Streit bindet erhebliche Managementkapazitäten
Damit zementieren die Kontrahenten ihre gegensätzlichen Positionen direkt vor den Verhandlungen zwischen dem US-Handelsbeauftragten Robert Zoellick und EU-Handelskommissar Peter Mandelson am kommenden Montag. Bei deren Zusammentreffen in Paris sollten Kompromissmöglichkeiten ausgelotet werden, die eine Fristverlängerung für weitere bilaterale Verhandlungen zur Abwendung eines Verfahrens der Welthandelsorganisation (WTO) rechtfertigen könnten.
Gelingt den Parteien bis Montag keine Annäherung, so haben beide Unternehmen das Recht, ein WTO-Gremium mit der Prüfung des Falls zu beauftragen. Der Ausgang eines solchen Verfahrens gilt als offen, die Verhandlungen würden auf beiden Seiten erhebliche Managementkapazitäten binden.
Entstanden war der mit ungewöhnlich scharfen Worten ausgefochtene Streit zwischen Boeing und Airbus, nachdem Boeing im Oktober 2004 einen 1992 abgeschlossenen Vertrag einseitig gekündigt hatte, der die Gewährung von Staatshilfen bei großen Flugzeugprogrammen regelt. Der amerikanische Boeing-Konzern steht erheblich unter Druck, nachdem Airbus nicht zuletzt mit den zahlreichen Vorbestellungen für den A380 Boeing bei fast allen zivilen Flugzeugtypen überrundet hat.
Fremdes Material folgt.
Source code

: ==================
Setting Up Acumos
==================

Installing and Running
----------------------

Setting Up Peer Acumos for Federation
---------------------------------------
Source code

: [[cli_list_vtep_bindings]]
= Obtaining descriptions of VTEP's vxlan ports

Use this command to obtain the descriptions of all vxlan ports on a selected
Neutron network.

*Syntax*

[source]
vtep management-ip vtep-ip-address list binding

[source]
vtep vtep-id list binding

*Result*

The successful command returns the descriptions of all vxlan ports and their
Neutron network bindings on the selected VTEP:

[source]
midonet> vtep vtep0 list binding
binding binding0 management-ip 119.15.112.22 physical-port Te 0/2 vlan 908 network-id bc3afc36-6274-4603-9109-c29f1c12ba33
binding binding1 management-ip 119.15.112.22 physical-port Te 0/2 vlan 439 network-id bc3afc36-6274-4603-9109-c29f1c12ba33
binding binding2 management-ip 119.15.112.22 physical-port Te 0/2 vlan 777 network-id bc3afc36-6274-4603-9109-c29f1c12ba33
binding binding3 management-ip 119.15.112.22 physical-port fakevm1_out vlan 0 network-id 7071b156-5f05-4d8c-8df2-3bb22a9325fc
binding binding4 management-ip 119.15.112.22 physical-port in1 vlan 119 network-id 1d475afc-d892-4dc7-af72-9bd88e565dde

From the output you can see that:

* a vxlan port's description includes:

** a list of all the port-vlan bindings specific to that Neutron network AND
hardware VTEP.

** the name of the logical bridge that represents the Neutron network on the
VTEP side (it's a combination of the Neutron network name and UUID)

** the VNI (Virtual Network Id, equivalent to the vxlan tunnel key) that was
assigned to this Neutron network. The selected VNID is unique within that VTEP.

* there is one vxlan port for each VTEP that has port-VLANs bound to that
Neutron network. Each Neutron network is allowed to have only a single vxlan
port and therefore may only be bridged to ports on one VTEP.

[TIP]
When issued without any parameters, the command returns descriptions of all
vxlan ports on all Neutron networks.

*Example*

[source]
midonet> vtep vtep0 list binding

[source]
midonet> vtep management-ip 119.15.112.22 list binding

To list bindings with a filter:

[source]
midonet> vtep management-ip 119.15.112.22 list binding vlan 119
Das Boeing-Projekt 7E7 sollte mit einem vergleichsweise kleinen aber besonders sparsamen Flugzeug eine neue Flugzeugklasse für den Punkt-zu-Punkt-Verkehr über lange Strecken etablieren. Der schnelle Konter von Airbus kommt Boeing dabei ungelegen, zumal die Europäer ein vergleichbares Flugzeug auf der Basis bestehender Baureihen deutlich kostengünstiger entwickeln können als Boeing.